Mort de Théodore, 17 ans, après une course-poursuite à Chelles : ses parents contestent le rapport de l’IGPN et saisissent la cour d’appel pour rouvrir l’enquête.

Mort de Théodore à Chelles : ses parents portent l’affaire devant la cour d’appel
Deux ans après la mort de leur fils, mot lors d’une course-poursuite avec la police à Chelles, les parents de Théodore refusent de se contenter des conclusions de l’IGPN. Ils ont saisi la chambre de l’instruction pour obtenir de nouveaux actes d’enquête.
Un accident mortel survenu un soir de décembre 2023
Le 8 décembre 2023, peu avant 23 heures, Théodore, 17 ans, circule en scooter avenue Foch, à Chelles (Seine-et-Marne), avec un ami du même âge. Le deux-roues, pris en chasse par deux véhicules de police, se couche sur la chaussée avant de s’encastrer sous une voiture. Les deux adolescents meurent sur le coup.
L’enquête de l’IGPN, chargée d’examiner le comportement des fonctionnaires, conclut à l’absence de faute policière : selon elle, aucun véhicule n’a percuté le scooter.
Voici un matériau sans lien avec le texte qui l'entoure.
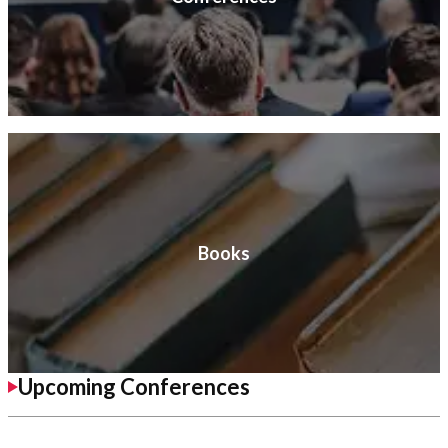
Books
Upcoming Conferences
Une version que les parents de Théodore rejettent en bloc.
Une famille qui dénonce une enquête à sens unique
Pour Me Jean-Christophe Ramadier, avocat de la famille, l’enjeu est simple : établir la vérité sur les circonstances de l’accident, plutôt que de s’en tenir au seul récit des policiers impliqués. Patricia, la mère de Théodore, se dit « dégoûtée » par ce qu’elle perçoit comme un parti pris des enquêteurs, qu’elle accuse de n’avoir « rien cherché ».
Le parquet de Meaux, représenté par le procureur Jean-Baptiste Bladier, rappelle que le dossier a été transmis pour règlement en mars, avec la mise en examen pour homicide involontaire des deux personnes ayant fourni le scooter aux victimes. Les parties civiles ont fait appel d’une ordonnance rejetant leurs demandes, notamment celle visant la mise en examen des policiers pour mise en danger d’autrui.
Les zones d’ombre de la course-poursuite
Selon la reconstitution de la famille, tout commence à un feu tricolore à Neuilly-sur-Marne. Le scooter, dont les deux occupants portent un casque, est à l’arrêt dans une file de voitures, encadré par un véhicule de police sérigraphié et une patrouille de la BAC. Patricia, qui a eu accès aux images en tant que partie civile, conteste la version d’un feu rouge grillé ayant justifié la poursuite.
Me Ramadier interroge la proportionnalité de l’intervention : fallait-il engager une course-poursuite nocturne, sur une chaussée mouillée, pour un simple soupçon de refus d’obtempérer, visant un scooter non volé ? Après 2,8 kilomètres de « prise en charge », l’accident se produit lorsque la BAC tente d’intercepter le deux-roues par la gauche avant de se rabattre sur un terre-plein. Une manœuvre que la famille juge dangereuse, et qu’elle estime responsable du changement brutal de trajectoire ayant provoqué la chute fatale.
Une procédure judiciaire qui s’enlise
Les demandes d’actes d’enquête complémentaires formulées par l’avocat de la famille auprès de deux juges d’instruction successifs ont toutes été rejetées. « On se heurte à un mur », déplore Me Ramadier, qui a désormais porté l’affaire devant la chambre de l’instruction de la cour d’appel de Paris.
Patricia évoque également le contexte de l’époque, six mois après la mort de Nahel Merzouk à Nanterre, qu’elle soupçonne d’avoir influencé la conduite de l’enquête initiale. « Nous attendions des réponses, nous n’avons que des questions », résume-t-elle.
Le souvenir d’un « enfant lumière »
Malgré une confiance érodée dans l’institution judiciaire, les parents de Théodore poursuivent leur combat. Patricia garde le souvenir d’un fils « courageux », « sensible » et « plein d’empathie » : « C’était mon soleil », confie-t-elle, la voix marquée par le chagrin.